### Records supplied
----------------------------------------

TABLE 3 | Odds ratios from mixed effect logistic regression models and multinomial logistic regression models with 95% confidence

----------------------------------------

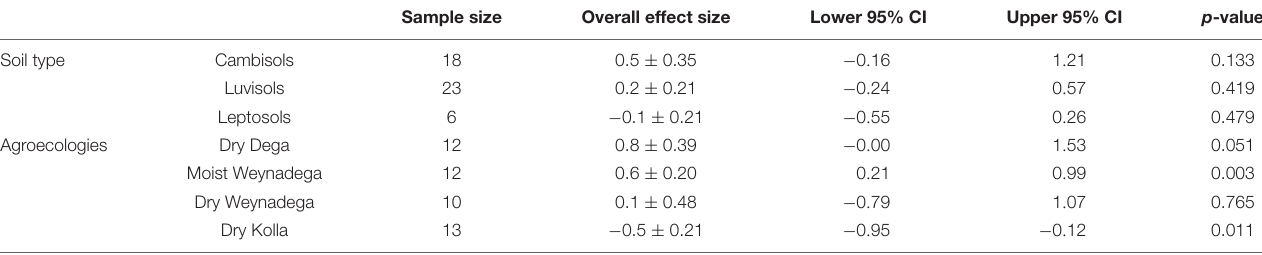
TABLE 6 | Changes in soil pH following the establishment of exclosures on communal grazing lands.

----------------------------------------

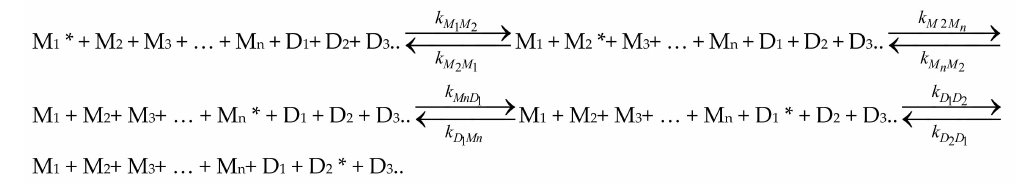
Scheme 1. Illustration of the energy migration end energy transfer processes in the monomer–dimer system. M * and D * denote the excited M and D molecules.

----------------------------------------

### Exercise
If a line in the material above holds "TABLE", copy it.

### Output
TABLE 3 | Odds ratios from mixed effect logistic regression models and multinomial logistic regression models with 95% confidence
TABLE 6 | Changes in soil pH following the establishment of exclosures on communal grazing lands.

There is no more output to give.